───── TEXT SEGMENT
Risk of Predicting Interest Rate Movements Investments in futures contracts on
fixed income securities and related indices involve the risk that if Aeltus'
judgment concerning the general direction of interest rates is incorrect, the
overall performance of the Series may be poorer than if it had not entered into
any such contract. For example, if the Series has been hedged against the
possibility of an increase in interest rates which would adversely affect the
price of bonds held in its portfolio and interest rates decrease instead, the
Series will lose part or all of the benefit of the increased value of its bonds
which have been hedged because it will have offsetting losses in its futures
positions. In addition, in such situations, if the Series has insufficient cash,
it may have to sell bonds from its portfolio to meet daily variation margin
requirements, possibly at a time when it may be disadvantageous to do so. Such
sale of bonds may be, but will not necessarily be, at increased prices which
reflect the rising market.
Counterparty Risk With some derivatives there is also the risk that the
counterparty may fail to honor its contract terms, causing a loss for the
Series.
Foreign Securities
The Series may invest in depositary receipts of foreign companies included in
the S&P 500. Depositary receipts are typically dollar denominated, although
their market price is subject to fluctuations of the foreign currency in which
the underlying securities are denominated. Depositary receipts are typically
American Depositary Receipts (ADRs), which are designed for U.S. investors and
held either in physical form or in book entry form.
Real Estate Securities
The Series may invest in real estate securities through interests in real estate
investment trusts (REITs) included in the S&P 500. REITs are trusts that sell
securities to investors and use the proceeds to invest in real estate or
interests in real estate. A REIT may focus on a particular project, such as
apartment complexes, or geographic region, such as the Northeastern U.S., or
both.
Investing in stocks of real estate-related companies presents certain risks that
are more closely associated with investing in real estate directly than with
investing in the stock market generally, including: periodic declines in the
value of real estate, generally, or in the rents and other income generated by
real estate; periodic over-building, which creates gluts in the market, as well
as changes in laws (such as zoning laws) that impair the property rights of real
estate owners; and adverse developments in the real estate industry.
Bank Obligations
The Series may invest in obligations issued by domestic banks (including
banker's acceptances, commercial paper, bank notes, time deposits and
certificates of deposit).
<PAGE>
Illiquid Securities
The Series may invest in illiquid securities. Illiquid securities are securities
that are not readily marketable or cannot be disposed of promptly within seven
days and in the usual course of business without taking a materially reduced
price. Such securities include, but are not limited to, time deposits and
repurchase agreements with maturities in excess of seven days. Securities that
may be resold under Rule 144A under the Securities Act of 1933, as amended (1933
Act) or securities offered pursuant to Section 4(2) of the 1933 Act shall not be
deemed illiquid solely by reason of being unregistered. Aeltus shall determine
whether a particular security is deemed to be illiquid based on the trading
markets for the specific security and other factors. Illiquid securities will
not exceed 15% of the net assets of the Series.
Corporate Bonds
The Fixed Component may consist of non-callable corporate bonds, provided that
no less than 40% of the Series' assets are allocated to the Equity Component.
──────────
───── LISTED ENTRIES
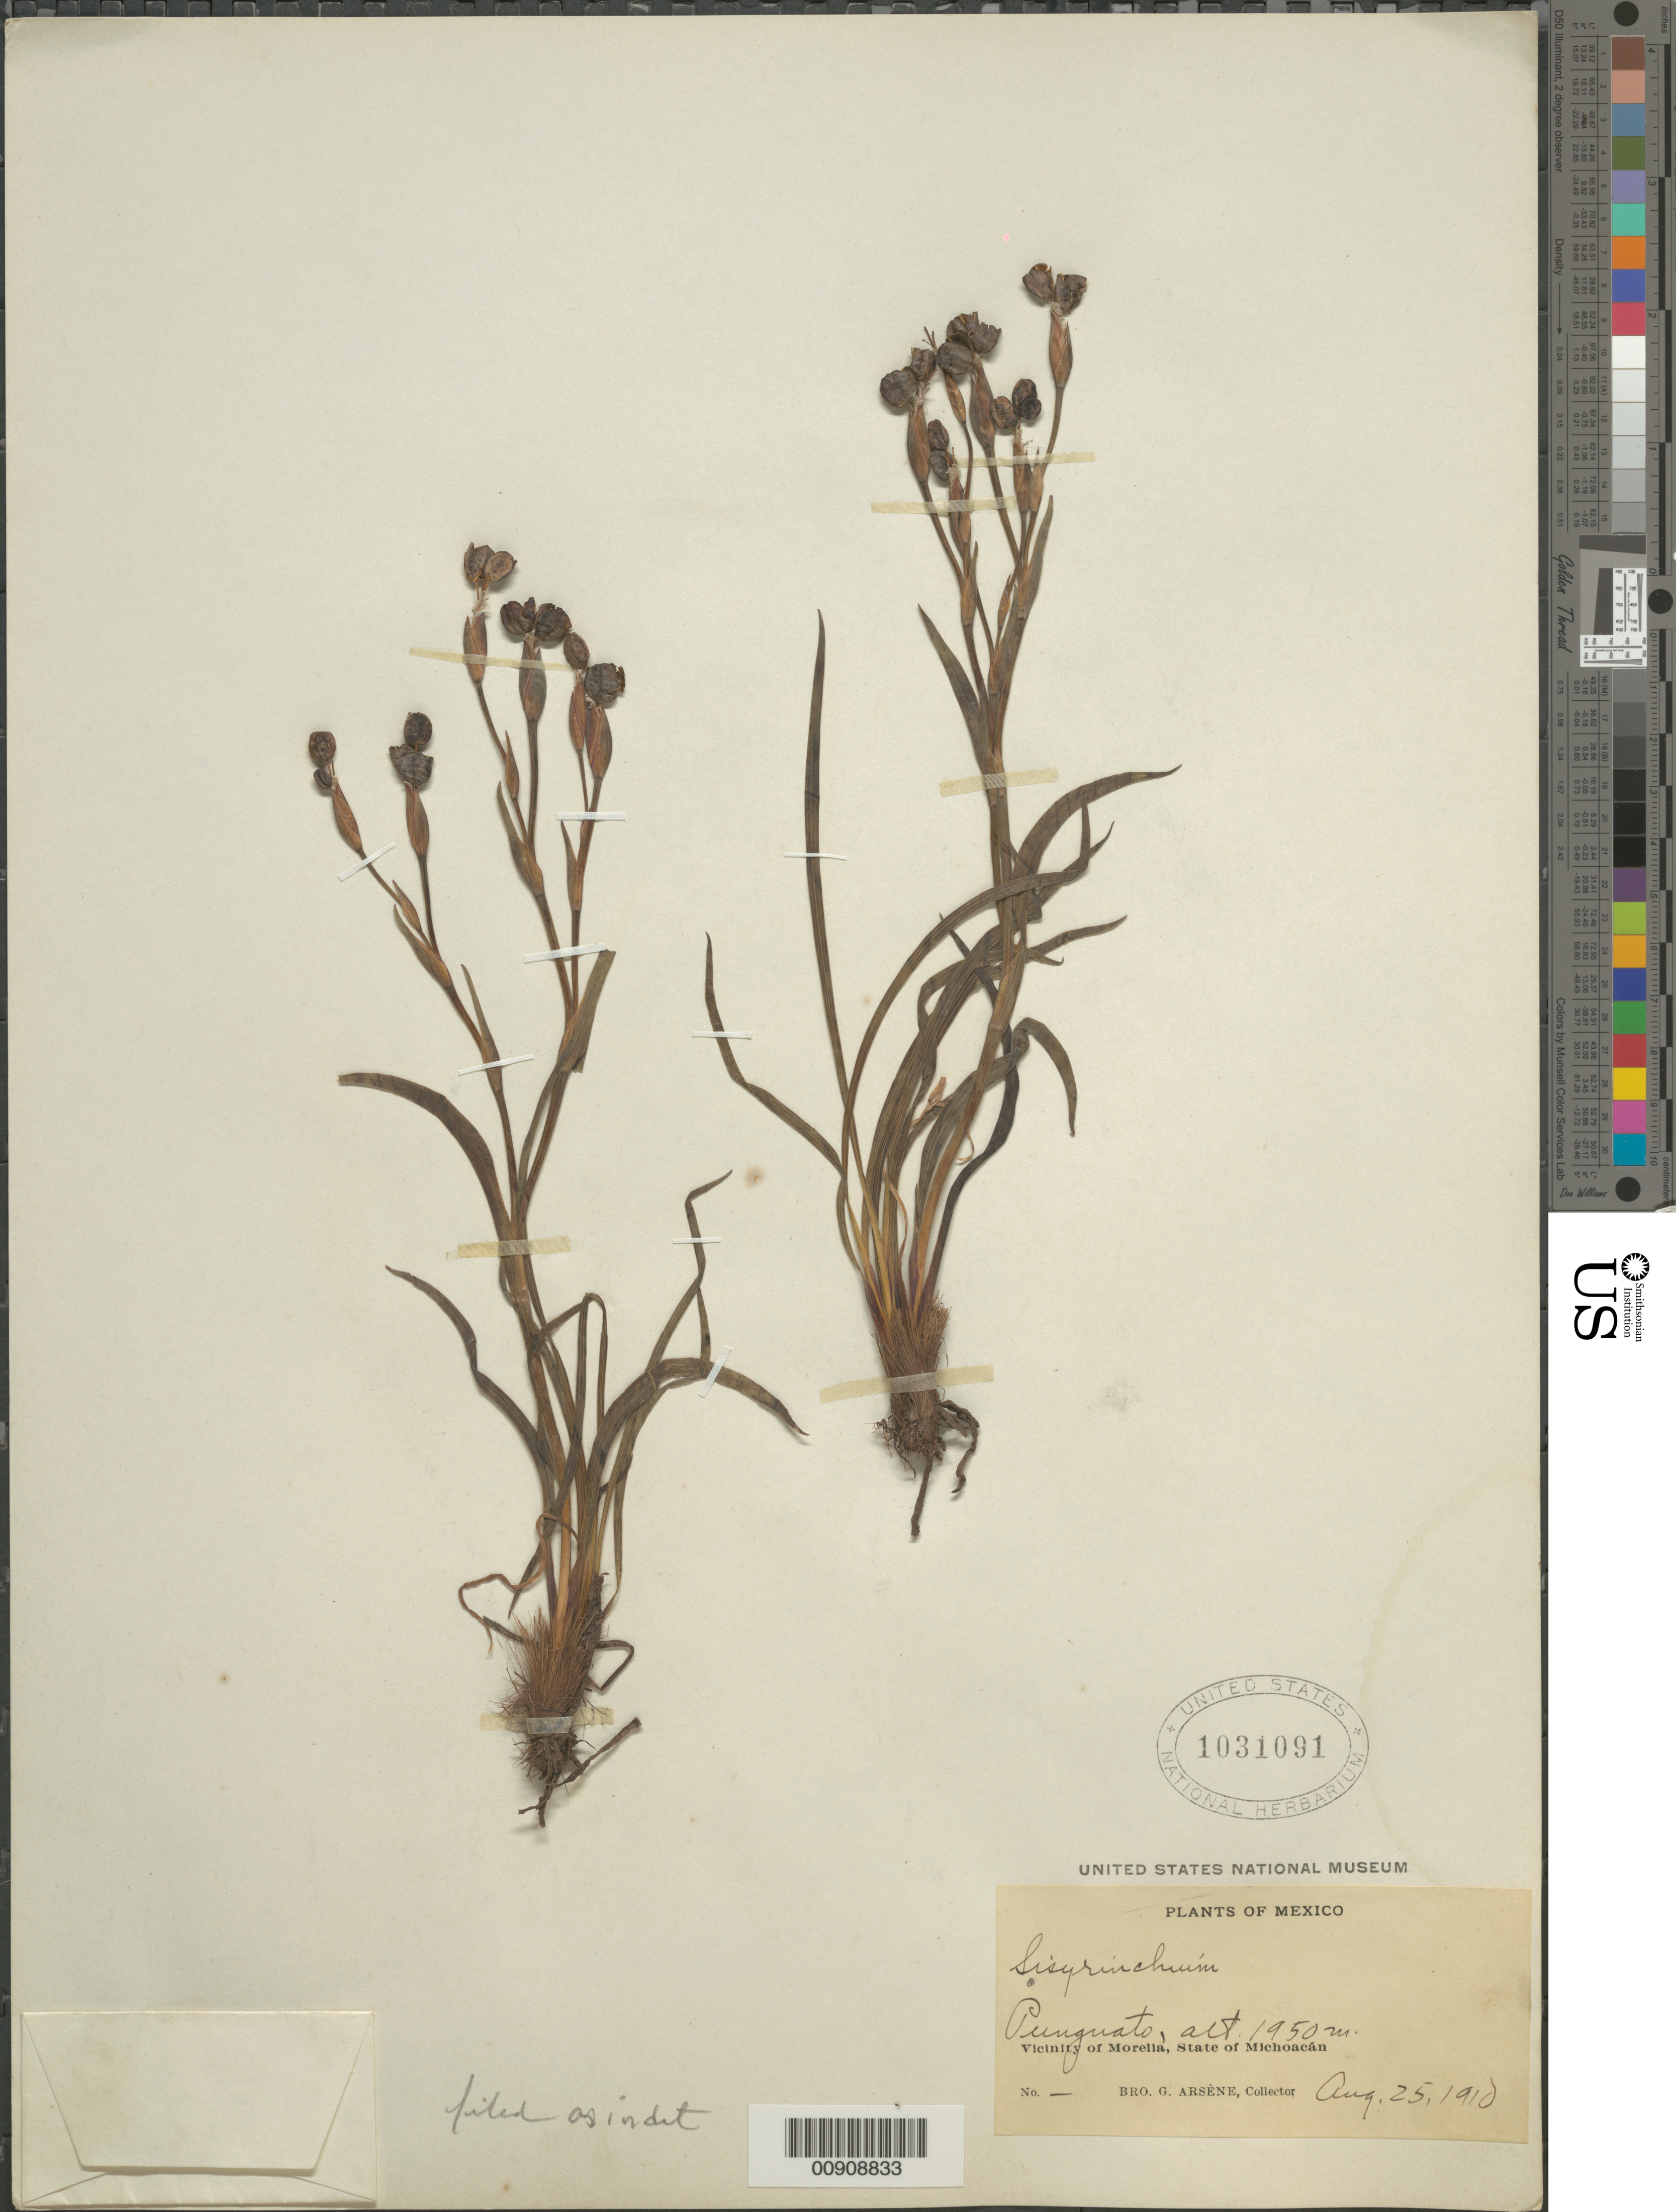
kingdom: Plantae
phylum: Tracheophyta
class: Liliopsida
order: Asparagales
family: Iridaceae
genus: Sisyrinchium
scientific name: Sisyrinchium sp.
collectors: Bro. G. Arsène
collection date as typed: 25 Aug 1910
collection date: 1910-08-25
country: Mexico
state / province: Michoacán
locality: Punguato. Vicinity of Morelia, State of Michoacán.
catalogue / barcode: US 1031091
──────────
> _WRITTEN INSTRUCTION_: Edit the passage on the Series' investments, starting at "Investing in stocks" and ending after "real estate industry.", so that "surpluses" appears in place of "gluts".

> _THE OUTPUT_:
Investing in stocks of real estate-related companies presents certain risks that
are more closely associated with investing in real estate directly than with
investing in the stock market generally, including: periodic declines in the
value of real estate, generally, or in the rents and other income generated by
real estate; periodic over-building, which creates surpluses in the market, as well
as changes in laws (such as zoning laws) that impair the property rights of real
estate owners; and adverse developments in the real estate industry.